Viruses genetically engineered to kill bacteria rescue girl with antibiotic-resistant infection

One week after Helen Spencer's 15-year-old cystic fibrosis patient had a double lung transplant in September 2017, the incision wound turned bright red. For half her life, Isabelle Carnell had been battling a drug-resistant infection of Mycobacterium abscessus, and now it was rapidly spreading, erupting in weeping sores and swollen nodules across her frail body. "My heart sinks when I see that a [lung transplant] patient has got a wound infection, because I know what the trajectory is going to be," says Spencer, Isabelle's respiratory pediatrician at Great Ormond Street Hospital in London. "It's a torturous course that has ended in death for all those children."

With the standard treatments failing, Isabelle's mother asked Spencer about alternatives—adding that she had read something about using viruses to kill bacteria. Spencer decided to take a gamble on what seemed like a far-fetched idea: phages, viruses that can destroy bacteria and have a long—if checkered—history as medical treatments. She collaborated with leading phage researchers, who concocted a cocktail of the first genetically engineered phages ever used as a treatment—and the first directed at a Mycobacterium, a genus that includes tuberculosis (TB). After 6 months of the tailor-made phage infusions, Isabelle's wounds healed and her condition improved with no serious side effects, the authors report today in Nature Medicine.

"This is a convincing proof of concept, even though it's just a single case study," says infectious disease researcher Eric Rubin of the Harvard T.H. Chan School of Public Health in Boston. But, he adds, "This needs to be tested rigorously with a real clinical trial."

Phage therapy dates back a century, but until recently the idea was relegated to fringe medicine in most countries, mainly because of the advent of antibiotics. Unlike broad-spectrum antibiotics, individual phages typically kill a single bacterial strain, which means a treatment that works against one person's infection might fail in another person infected with a variant of the same bacterium. Phages can also be toxic. But a string of recent successes against antibiotic-resistant bacteria have revived interest in the idea, leading major U.S. universities to launch phage research centers. Drug-resistant TB strains are an especially tempting target for phage therapy.
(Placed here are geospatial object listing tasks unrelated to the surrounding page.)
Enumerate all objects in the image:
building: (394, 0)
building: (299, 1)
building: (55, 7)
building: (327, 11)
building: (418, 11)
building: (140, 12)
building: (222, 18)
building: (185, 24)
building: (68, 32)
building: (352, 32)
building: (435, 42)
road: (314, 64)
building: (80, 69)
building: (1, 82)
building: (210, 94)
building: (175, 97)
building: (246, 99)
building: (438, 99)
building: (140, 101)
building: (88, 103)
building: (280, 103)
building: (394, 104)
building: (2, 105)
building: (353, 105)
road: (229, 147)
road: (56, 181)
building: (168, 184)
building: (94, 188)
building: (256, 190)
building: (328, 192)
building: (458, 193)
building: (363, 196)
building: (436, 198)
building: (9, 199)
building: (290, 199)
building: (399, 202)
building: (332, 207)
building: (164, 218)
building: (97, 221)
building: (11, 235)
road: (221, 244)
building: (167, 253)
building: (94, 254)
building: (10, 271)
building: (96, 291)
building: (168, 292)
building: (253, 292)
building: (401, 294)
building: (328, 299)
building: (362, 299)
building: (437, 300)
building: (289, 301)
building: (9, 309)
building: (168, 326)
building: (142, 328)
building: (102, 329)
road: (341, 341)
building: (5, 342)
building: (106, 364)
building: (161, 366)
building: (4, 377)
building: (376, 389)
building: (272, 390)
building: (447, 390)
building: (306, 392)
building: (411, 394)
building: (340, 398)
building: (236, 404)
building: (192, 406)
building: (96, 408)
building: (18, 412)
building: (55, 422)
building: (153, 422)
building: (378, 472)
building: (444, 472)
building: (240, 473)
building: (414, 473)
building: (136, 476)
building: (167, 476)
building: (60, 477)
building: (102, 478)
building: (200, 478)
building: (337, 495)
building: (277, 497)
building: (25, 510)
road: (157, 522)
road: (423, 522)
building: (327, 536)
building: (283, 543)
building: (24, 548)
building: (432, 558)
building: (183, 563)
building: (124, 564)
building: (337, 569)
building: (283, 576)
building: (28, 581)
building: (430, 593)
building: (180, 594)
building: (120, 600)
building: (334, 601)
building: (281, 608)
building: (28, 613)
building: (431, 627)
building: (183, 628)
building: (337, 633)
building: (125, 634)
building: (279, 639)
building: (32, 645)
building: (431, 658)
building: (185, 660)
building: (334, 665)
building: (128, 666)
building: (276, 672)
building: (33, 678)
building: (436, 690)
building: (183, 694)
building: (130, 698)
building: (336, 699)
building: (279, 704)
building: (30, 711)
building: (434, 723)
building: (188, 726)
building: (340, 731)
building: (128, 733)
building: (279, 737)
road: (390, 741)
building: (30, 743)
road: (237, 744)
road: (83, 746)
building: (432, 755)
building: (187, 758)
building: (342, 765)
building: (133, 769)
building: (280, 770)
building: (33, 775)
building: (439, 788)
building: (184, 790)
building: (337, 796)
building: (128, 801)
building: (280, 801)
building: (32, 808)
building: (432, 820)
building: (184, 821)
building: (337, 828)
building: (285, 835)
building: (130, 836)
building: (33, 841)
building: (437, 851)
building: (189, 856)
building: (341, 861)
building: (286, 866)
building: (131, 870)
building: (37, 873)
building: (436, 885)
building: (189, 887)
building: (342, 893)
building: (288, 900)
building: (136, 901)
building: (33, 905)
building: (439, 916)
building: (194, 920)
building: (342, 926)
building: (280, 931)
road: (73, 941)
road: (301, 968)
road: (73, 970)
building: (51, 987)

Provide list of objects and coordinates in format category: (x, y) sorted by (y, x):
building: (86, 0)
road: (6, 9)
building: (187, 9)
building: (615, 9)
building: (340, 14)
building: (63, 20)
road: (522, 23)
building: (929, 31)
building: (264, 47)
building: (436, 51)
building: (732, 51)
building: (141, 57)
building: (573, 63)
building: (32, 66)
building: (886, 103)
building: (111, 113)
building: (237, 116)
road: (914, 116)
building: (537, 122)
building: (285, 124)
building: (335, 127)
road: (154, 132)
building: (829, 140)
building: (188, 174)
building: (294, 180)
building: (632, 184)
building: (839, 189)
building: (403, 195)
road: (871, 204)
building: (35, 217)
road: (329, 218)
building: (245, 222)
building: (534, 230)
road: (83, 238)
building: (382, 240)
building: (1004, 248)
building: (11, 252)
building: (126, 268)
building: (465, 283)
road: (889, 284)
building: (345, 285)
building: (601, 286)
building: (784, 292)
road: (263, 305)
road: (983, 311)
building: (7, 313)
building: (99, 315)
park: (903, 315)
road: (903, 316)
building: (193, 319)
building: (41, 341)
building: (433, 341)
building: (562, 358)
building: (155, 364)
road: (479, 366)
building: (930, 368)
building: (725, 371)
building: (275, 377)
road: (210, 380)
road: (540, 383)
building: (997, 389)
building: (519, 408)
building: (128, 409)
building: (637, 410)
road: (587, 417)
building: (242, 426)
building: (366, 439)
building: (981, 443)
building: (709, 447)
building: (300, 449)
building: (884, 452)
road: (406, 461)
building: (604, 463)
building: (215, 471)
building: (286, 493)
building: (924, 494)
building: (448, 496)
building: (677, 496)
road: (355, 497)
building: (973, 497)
A tailor-made treatment combined three phages.

THE HATFULL LABORATORY

M. abscessus and other bacteria often colonize the thick mucus that builds up in the lungs of people with cystic fibrosis, a genetic disease that afflicts some 80,000 people worldwide. The infections can lead to severe lung damage, for which a transplant is a last resort. Isabelle, for example, had lost two-thirds of her lung function. But her infection persisted after the transplant, threatening her life.

To help Isabelle, Spencer's team contacted phage researcher Graham Hatfull of the University of Pittsburgh in Pennsylvania. Hatfull and his team curate a collection of more than 15,000 phages, one of the world's largest, many found by undergraduates at more than 150 schools who take part in an educational phage hunting effort. Hatfull and his team spent 3 months searching for phages that could kill M. abscessus isolated from Isabelle's wounds and sputum. They found three.

Hatfull's group wanted to combine the phages into a cocktail to reduce the chances of M. abscessus developing resistance, but there was a catch. Two of the three are so-called temperate phages, which have repressor genes that limit their lethality. To turn those two into reliable bacteria killers, Hatfull removed the repressor genes with a gene-editing technique his lab developed to study phage genetics.

Isabelle first received an infusion of the phage cocktail in June 2018. Within 72 hours, her sores began to dry. After 6 weeks of intravenous treatment every 12 hours, the infection was all but gone. Traces remain, however, so she still receives infusions twice a day and applies the treatment directly to her remaining lesions. But she lives a more normal teen life, attending school, shopping with friends, and taking driving lessons. "We are optimistic that in time it can completely clear the infection," Spencer says.

Spencer, Hatfull, and co-authors stress that Isabelle might have improved without phage therapy. They also note that her tailor-made cocktail doesn't work against other M. abscessus isolates they have tested. Still, the apparent success has encouraged phage researchers. Other phages in Hatfull's library infect and kill M. tuberculosis in test tubes, and he thinks they might prove useful weapons against drug-resistant strains.

But William Jacobs, a TB specialist at Albert Einstein College of Medicine in New York City, has tested those phages in a mouse TB model and seen no effect. "TB lives inside cells and I don't think the phages are able to get inside," Jacobs says. (M. abscessus primarily lives outside cells.) Others say there could be ways to ferry phages into the infected cells.

Phage therapy companies have at least three trials underway to rigorously assess the worth of their potential products for several different bacterial infections. Even if the treatments succeed, they face tall practical hurdles, says Madhukar Pai, an epidemiologist at McGill University in Montreal, Canada. "For this to become a real world therapy we need to find out if we can do this with less effort and cost."